Филипп встревоженно посмотрел на него и дернулся, пытаясь взять деньги назад. Старик расхохотался.
— Я думал… — сказал Филипп.
Старик продолжал смеяться, Филипп с досадой отдернул руку и заулыбался:
— Я разбираюсь в людях и знаю, что вы бы этого не сделали.
Старик перестал смеяться, он выглядел веселым и злым.
— Эта сявка разбирается в людях. Бедный молокосос, ты приходишь ко мне, ты меня в первый раз видишь, — и ты вынимаешь деньги и кладешь их на стол, за одно это тебя следует вздуть. Ладно, ступай, не мешай работать.
Я беру у тебя тысячу франков на случай, если ты передумаешь. Остальное принесешь, когда придешь за документами.
Еще одна пощечина, я их верну сполна. Слезы навернулись ему на глаза. Он должен был прийти в бешенство, но испытывал лишь оцепенение. Как им удается быть такими жестокими, они никогда не складывают оружия, они всегда начеку, при малейшей ошибке они накидываются на любого и причиняют ему боль.

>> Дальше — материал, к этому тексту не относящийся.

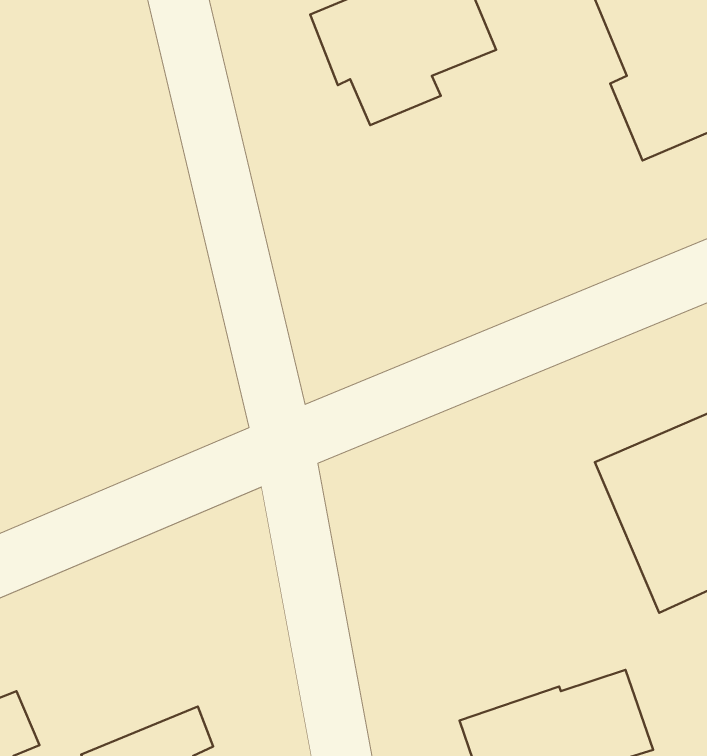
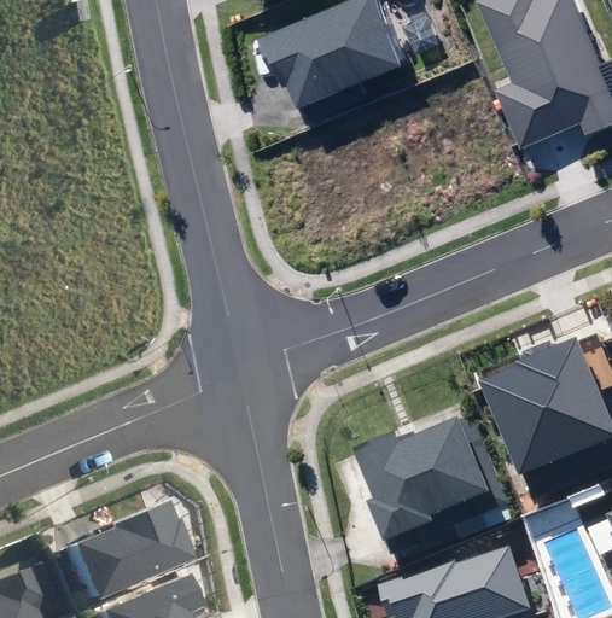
building: none -> [359,415,507,552]
building: none -> [56,503,177,600]

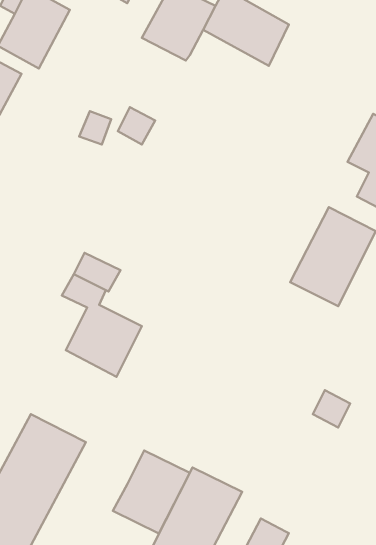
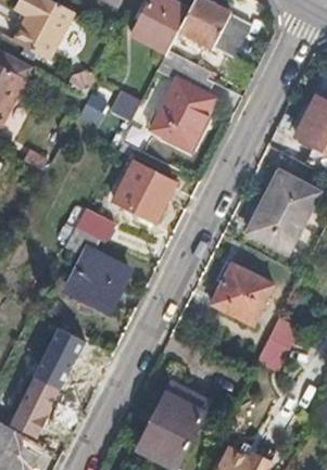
building: none -> [151,48,214,149]
building: none -> [114,161,176,220]
building: none -> [213,264,275,325]
building: [113,450,190,533] -> none

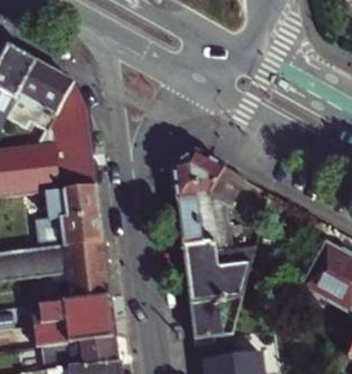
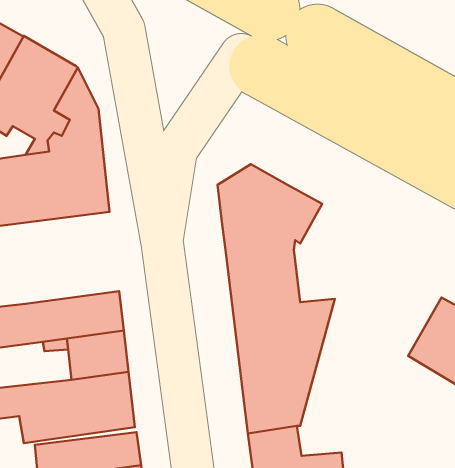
building: [38,183,104,247] -> none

Что я ему сделал? И тем, в голубой гостиной, что я им сделал? Но ничего, я научусь правилам игры, я буду жестоким, я заставлю их содрогаться.
— Когда будет готово?
— Завтра утром.
— Я… я не думал, что на это уйдет так много времени.
— Да? — сказал старик. — А печати я, по-твоему, где беру? Ладно, иди, придешь завтра утром, и так времени мало осталось, чтобы все сделать.

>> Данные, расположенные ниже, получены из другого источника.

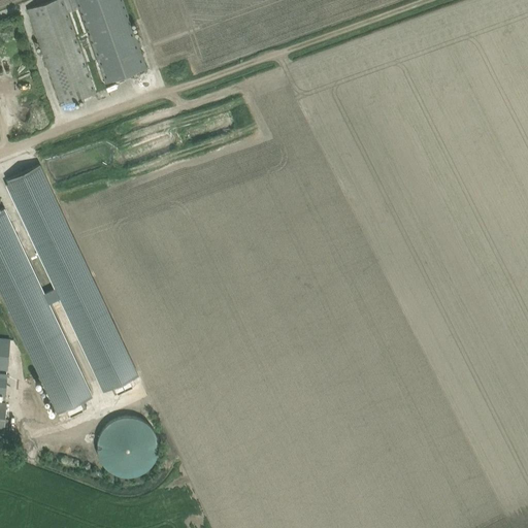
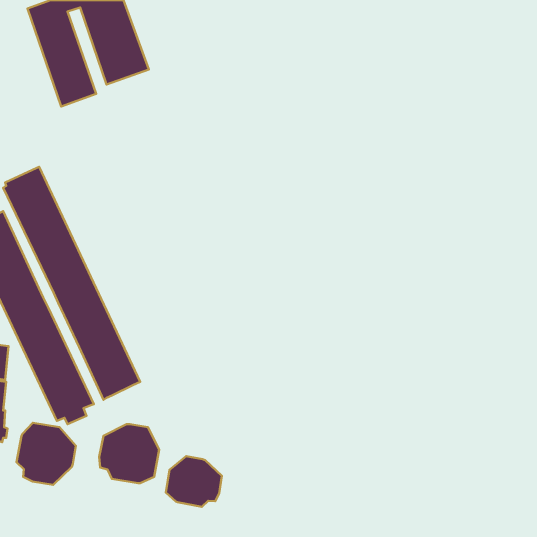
building: none -> [17,423,76,485]
building: none -> [166,456,222,507]

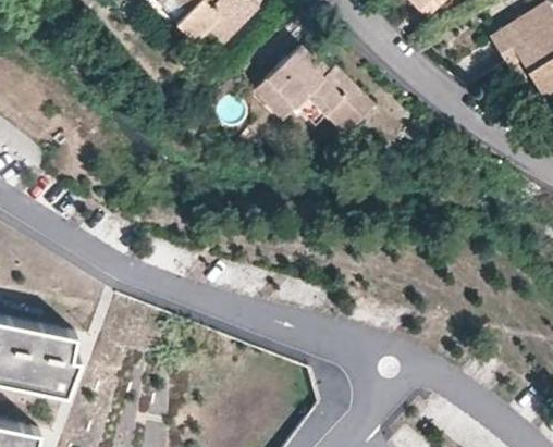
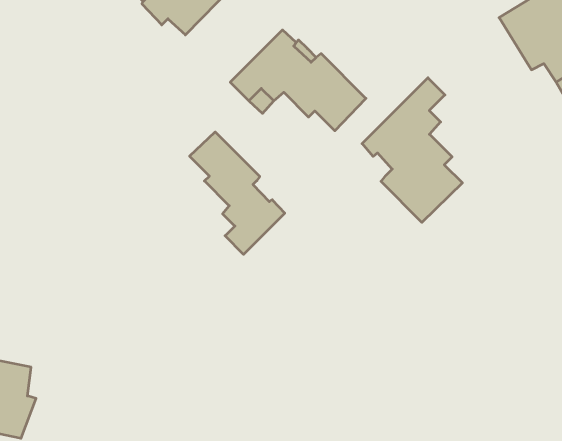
building: none -> [362,78,462,222]
building: none -> [190,132,285,254]

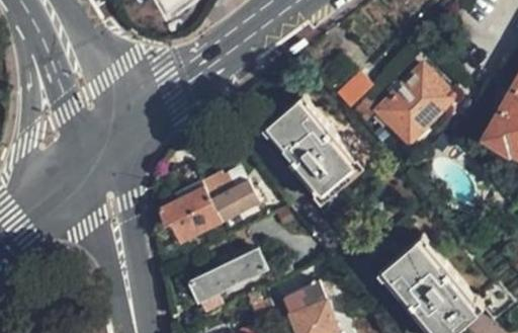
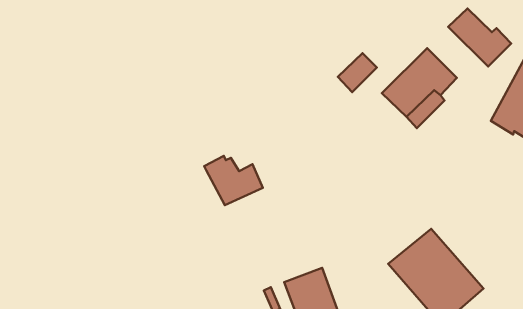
building: none -> [448,9,511,67]
building: [269,107,358,200] -> none
building: [157,186,222,241] -> none
building: [188,249,265,303] -> none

На улице ночь, тошнотворно-теплая, с ее чудовищами; шаги уже давно раздаются за спиной, а обернуться не смеешь, ночь в Сент-Уане; квартал небезопасный.
Филипп беззвучно спросил:
— В котором часу я могу прийти?
— Когда хочешь, начиная с шести часов.
— А есть… есть ли здесь гостиницы?
— Проспект Сент-Уан, только выбирай. Ну, иди.

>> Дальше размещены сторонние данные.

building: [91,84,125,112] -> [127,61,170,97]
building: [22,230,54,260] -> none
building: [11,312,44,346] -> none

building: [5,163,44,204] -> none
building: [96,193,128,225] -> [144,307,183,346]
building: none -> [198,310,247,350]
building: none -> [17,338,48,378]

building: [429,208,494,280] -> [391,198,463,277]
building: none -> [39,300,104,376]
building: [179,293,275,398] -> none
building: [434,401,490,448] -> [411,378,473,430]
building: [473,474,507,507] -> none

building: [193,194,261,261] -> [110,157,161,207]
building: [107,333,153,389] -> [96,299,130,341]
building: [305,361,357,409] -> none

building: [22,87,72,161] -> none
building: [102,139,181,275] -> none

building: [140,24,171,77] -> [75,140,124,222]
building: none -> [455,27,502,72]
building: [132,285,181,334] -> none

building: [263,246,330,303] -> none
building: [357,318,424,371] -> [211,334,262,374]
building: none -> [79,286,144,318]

— Я приду в шесть, — твердо сказал Филипп.
Он взял свой чемоданчик, закрыл дверь и спустился по лестнице. На площадке четвертого этажа у него брызнули слезы, он забыл взять с собой платок, вытер глаза рукавом, дважды или трижды шмыгнул носом, я не трус. Старый мужлан наверху принял его за труса, его презрение следовало за Филиппом, как взгляд. Они смотрят на меня. Филипп поспешно спустился по последним ступенькам. «Откройте дверь, пожалуйста». Дверь отворилась на мутный тепловатый серенький пейзаж. Филипп нырнул в эти помои. «Я не трус. Только этот гнусный старик так думает. Впрочем, больше не думает, — решил он. — Он больше обо мне не думает, он принялся за работу». Взгляд угас, Филипп ускорил шаги. «Ну что, Филипп? Ты боишься?» — «Я не боюсь, я просто не могу». — «Ты не можешь, Филипп? Ты не можешь?» Он забился в угол. Питто гладил его бедра и грудь, потрогал через рубашку соски, затем двумя пальцами правой руки щелкнул его по губам: «Прощай, Филипп, уходи. Я не люблю трусов». Улица была полна ночными статуями, эти люди прислонились к стенам, они ничего не говорят, не курят и неподвижно смотрят на прохожих увлажненными ночью глазами. Он почти бежал, и сердце его билось все быстрее. «С твоей-то мордой? Да, да, ты маленький трус». Они увидят, они все увидят, он придет, как и другие, прочтет мое имя и скажет: «Смотри-ка! Для богатого сыночка, для юнца это не так уж мало».
Справа от него взрыв света — гостиница. На пороге стоял косоглазый служитель. «Он на меня смотрит?» Филипп пошел медленнее, но сделал лишний шаг и прошел дверь, теперь служитель, должно быть, косится за его спиной; он уже не мог благопристойно вернуться. Служащий ресторана или поединок циклопов. Или вот еще что: беда циклопа. В один прекрасный день он почувствовал неладное, посмотрел в зеркало и увидел перекошенные глаза. Какой ужас! Их невозможно заставить двигаться вместе, один из них привык смотреть отдельно и так и остается особняком. На противоположной стороне была другая гостиница — «Конкарно», маленькое одноэтажное строение. «Может, попробовать туда? А что, если они спросят у меня документы?» Он не решился перейти улицу и двинулся по той же стороне. «Нужна решимость, но сегодня у меня ее нет, старик меня окончательно опустошил; а что, если — подумал он, глядя на вывеску «Кофе, вина, ликеры», — если выпить для храбрости?» Он толкнул дверь.